= Harper by Harper's Bazaar =

harper by Harper's Bazaar (referred to as "harper") is a supplement to the American women's fashion magazine Harper's Bazaar presented in various physical and digital formats.

==History==
The supplement was introduced at 8:00 AM on February 9, 2015 by Harper's Bazaar editor in chief Glenda Bailey who describes its initial vision as "a contemporary supplement for young women". It was founded as a resurrection of Junior Bazaar, which Harper's Bazaar had published in the 1940s, according to Harper's Bazaar publisher Carol Smith. According to Folio: Magazines Michael Rondon, the debut 24-page edition was sponsored by Nordstrom.

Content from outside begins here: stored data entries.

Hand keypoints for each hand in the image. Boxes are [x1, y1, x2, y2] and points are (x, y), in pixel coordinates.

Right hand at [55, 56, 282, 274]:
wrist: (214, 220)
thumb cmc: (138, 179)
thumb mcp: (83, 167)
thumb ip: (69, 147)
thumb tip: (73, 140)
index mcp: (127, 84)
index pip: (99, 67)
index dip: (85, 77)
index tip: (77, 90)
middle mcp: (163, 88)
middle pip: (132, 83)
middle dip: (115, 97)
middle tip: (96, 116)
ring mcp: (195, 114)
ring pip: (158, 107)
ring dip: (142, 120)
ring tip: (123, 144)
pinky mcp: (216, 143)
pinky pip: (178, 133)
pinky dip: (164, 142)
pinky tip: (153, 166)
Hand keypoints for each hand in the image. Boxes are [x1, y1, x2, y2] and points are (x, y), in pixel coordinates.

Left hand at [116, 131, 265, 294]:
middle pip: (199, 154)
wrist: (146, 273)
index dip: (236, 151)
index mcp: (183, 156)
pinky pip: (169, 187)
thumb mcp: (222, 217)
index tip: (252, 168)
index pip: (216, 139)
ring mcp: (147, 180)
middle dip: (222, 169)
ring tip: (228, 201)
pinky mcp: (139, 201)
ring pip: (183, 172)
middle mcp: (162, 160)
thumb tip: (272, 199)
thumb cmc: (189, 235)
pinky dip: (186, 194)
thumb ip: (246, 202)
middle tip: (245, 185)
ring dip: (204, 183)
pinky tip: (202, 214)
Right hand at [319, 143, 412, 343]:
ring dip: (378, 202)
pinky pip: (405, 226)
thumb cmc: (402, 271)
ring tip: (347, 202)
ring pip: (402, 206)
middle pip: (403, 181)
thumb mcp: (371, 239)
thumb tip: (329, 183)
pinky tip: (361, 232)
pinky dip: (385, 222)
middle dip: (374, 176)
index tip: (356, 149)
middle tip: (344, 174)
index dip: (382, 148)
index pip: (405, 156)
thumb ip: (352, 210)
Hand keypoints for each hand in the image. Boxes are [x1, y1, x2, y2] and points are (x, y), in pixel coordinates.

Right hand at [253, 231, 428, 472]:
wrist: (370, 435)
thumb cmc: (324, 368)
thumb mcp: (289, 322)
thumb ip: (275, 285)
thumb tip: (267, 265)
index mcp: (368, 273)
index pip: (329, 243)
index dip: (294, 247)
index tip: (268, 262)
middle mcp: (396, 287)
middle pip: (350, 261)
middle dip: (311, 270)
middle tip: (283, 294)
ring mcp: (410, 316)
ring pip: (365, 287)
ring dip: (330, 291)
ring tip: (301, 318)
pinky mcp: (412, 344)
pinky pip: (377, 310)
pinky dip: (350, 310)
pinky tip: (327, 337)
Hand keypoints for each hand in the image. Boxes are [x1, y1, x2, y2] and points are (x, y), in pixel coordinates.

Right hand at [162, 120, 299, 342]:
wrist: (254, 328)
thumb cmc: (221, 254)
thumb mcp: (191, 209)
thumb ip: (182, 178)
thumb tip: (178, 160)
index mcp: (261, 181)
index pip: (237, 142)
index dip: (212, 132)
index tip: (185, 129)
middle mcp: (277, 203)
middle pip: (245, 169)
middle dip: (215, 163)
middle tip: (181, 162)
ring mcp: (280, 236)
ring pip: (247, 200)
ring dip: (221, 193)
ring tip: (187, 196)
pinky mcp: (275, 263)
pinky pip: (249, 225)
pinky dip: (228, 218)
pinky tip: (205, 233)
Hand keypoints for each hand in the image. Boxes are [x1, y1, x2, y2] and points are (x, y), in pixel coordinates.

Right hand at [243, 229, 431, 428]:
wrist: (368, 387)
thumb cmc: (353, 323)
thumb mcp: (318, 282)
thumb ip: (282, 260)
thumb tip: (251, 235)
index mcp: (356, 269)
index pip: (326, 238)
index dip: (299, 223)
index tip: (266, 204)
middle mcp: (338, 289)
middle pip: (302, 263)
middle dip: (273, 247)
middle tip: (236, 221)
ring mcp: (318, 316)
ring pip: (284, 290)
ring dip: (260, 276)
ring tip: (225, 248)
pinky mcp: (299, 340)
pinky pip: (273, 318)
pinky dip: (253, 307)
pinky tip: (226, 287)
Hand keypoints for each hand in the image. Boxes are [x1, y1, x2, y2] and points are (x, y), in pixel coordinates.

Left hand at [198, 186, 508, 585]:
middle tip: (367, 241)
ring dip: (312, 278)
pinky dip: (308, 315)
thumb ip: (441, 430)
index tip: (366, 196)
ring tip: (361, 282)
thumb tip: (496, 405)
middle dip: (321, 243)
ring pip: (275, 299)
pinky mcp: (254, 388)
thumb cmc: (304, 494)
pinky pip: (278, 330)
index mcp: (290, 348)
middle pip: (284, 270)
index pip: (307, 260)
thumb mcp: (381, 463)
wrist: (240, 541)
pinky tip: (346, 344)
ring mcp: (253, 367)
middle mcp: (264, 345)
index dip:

Initially, the supplementary magazine had a print circulation of 375,000—about half its total paid circulation—and digital distribution of 8.1 million.

==Format==
In 2015, it was produced quarterly with celebrity guest editors from the fashion world for its first three editions in February (Alexa Chung), April (Rosie Huntington-Whiteley) and August (Emily Ratajkowski). Each initial guest editor also served as the subject of a cover story fashion shoot as well as the subject a 24-hour day in the life feature. According to Adweeks Chris O'Shea, the supplement, which will feature a different guest editor with each edition, is a miniature version of the magazine that generates additional revenue by providing a forum for advertisers to promote their wares to "stylish and social millennial women who love to shop". The work is presented as a print insert to Bazaar as well as in a digital media, a social media and shopping media outlet.